● Required action: Return every line of the records below unchanged, in the same order.

● Provided entries:
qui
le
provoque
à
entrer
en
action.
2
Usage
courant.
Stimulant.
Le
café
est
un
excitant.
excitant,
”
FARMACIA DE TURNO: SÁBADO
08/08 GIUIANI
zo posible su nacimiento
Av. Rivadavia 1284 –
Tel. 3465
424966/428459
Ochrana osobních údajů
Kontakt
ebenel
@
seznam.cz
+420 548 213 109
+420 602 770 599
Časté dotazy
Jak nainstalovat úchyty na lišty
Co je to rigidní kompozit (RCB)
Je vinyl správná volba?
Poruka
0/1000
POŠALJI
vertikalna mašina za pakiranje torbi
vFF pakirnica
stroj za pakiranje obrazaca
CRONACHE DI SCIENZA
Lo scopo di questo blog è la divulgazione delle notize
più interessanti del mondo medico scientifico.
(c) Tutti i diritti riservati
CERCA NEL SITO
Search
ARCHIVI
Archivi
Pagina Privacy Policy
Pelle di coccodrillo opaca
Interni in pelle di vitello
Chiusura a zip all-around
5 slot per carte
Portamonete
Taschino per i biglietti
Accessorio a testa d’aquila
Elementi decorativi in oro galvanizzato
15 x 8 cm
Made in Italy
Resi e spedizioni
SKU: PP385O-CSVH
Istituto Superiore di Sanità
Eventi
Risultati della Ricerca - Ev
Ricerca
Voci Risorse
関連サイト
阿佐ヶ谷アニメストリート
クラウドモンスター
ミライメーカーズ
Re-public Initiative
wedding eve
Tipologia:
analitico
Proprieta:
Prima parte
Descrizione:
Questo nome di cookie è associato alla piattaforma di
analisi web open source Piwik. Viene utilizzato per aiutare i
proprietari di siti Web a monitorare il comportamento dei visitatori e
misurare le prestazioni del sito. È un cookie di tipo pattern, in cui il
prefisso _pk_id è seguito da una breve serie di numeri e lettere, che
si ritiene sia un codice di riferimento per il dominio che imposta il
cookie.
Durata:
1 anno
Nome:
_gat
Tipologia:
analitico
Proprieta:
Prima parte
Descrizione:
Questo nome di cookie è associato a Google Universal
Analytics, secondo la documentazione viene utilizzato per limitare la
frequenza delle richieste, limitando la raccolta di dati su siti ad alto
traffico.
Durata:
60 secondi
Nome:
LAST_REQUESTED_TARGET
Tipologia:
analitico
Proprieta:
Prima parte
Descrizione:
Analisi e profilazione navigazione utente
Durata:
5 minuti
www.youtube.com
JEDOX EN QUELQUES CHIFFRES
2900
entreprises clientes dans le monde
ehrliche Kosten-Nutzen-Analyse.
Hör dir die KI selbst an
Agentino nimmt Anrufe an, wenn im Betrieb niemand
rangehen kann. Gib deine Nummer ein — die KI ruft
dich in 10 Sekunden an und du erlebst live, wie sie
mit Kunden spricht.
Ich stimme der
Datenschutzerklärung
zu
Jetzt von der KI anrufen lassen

● Task answer:
qui
le
provoque
à
entrer
en
action.
2
Usage
courant.
Stimulant.
Le
café
est
un
excitant.
excitant,
”
FARMACIA DE TURNO: SÁBADO
08/08 GIUIANI
zo posible su nacimiento
Av. Rivadavia 1284 –
Tel. 3465
424966/428459
Ochrana osobních údajů
Kontakt
ebenel
@
seznam.cz
+420 548 213 109
+420 602 770 599
Časté dotazy
Jak nainstalovat úchyty na lišty
Co je to rigidní kompozit (RCB)
Je vinyl správná volba?
Poruka
0/1000
POŠALJI
vertikalna mašina za pakiranje torbi
vFF pakirnica
stroj za pakiranje obrazaca
CRONACHE DI SCIENZA
Lo scopo di questo blog è la divulgazione delle notize
più interessanti del mondo medico scientifico.
(c) Tutti i diritti riservati
CERCA NEL SITO
Search
ARCHIVI
Archivi
Pagina Privacy Policy
Pelle di coccodrillo opaca
Interni in pelle di vitello
Chiusura a zip all-around
5 slot per carte
Portamonete
Taschino per i biglietti
Accessorio a testa d’aquila
Elementi decorativi in oro galvanizzato
15 x 8 cm
Made in Italy
Resi e spedizioni
SKU: PP385O-CSVH
Istituto Superiore di Sanità
Eventi
Risultati della Ricerca - Ev
Ricerca
Voci Risorse
関連サイト
阿佐ヶ谷アニメストリート
クラウドモンスター
ミライメーカーズ
Re-public Initiative
wedding eve
Tipologia:
analitico
Proprieta:
Prima parte
Descrizione:
Questo nome di cookie è associato alla piattaforma di
analisi web open source Piwik. Viene utilizzato per aiutare i
proprietari di siti Web a monitorare il comportamento dei visitatori e
misurare le prestazioni del sito. È un cookie di tipo pattern, in cui il
prefisso _pk_id è seguito da una breve serie di numeri e lettere, che
si ritiene sia un codice di riferimento per il dominio che imposta il
cookie.
Durata:
1 anno
Nome:
_gat
Tipologia:
analitico
Proprieta:
Prima parte
Descrizione:
Questo nome di cookie è associato a Google Universal
Analytics, secondo la documentazione viene utilizzato per limitare la
frequenza delle richieste, limitando la raccolta di dati su siti ad alto
traffico.
Durata:
60 secondi
Nome:
LAST_REQUESTED_TARGET
Tipologia:
analitico
Proprieta:
Prima parte
Descrizione:
Analisi e profilazione navigazione utente
Durata:
5 minuti
www.youtube.com
JEDOX EN QUELQUES CHIFFRES
2900
entreprises clientes dans le monde
ehrliche Kosten-Nutzen-Analyse.
Hör dir die KI selbst an
Agentino nimmt Anrufe an, wenn im Betrieb niemand
rangehen kann. Gib deine Nummer ein — die KI ruft
dich in 10 Sekunden an und du erlebst live, wie sie
mit Kunden spricht.
Ich stimme der
Datenschutzerklärung
zu
Jetzt von der KI anrufen lassen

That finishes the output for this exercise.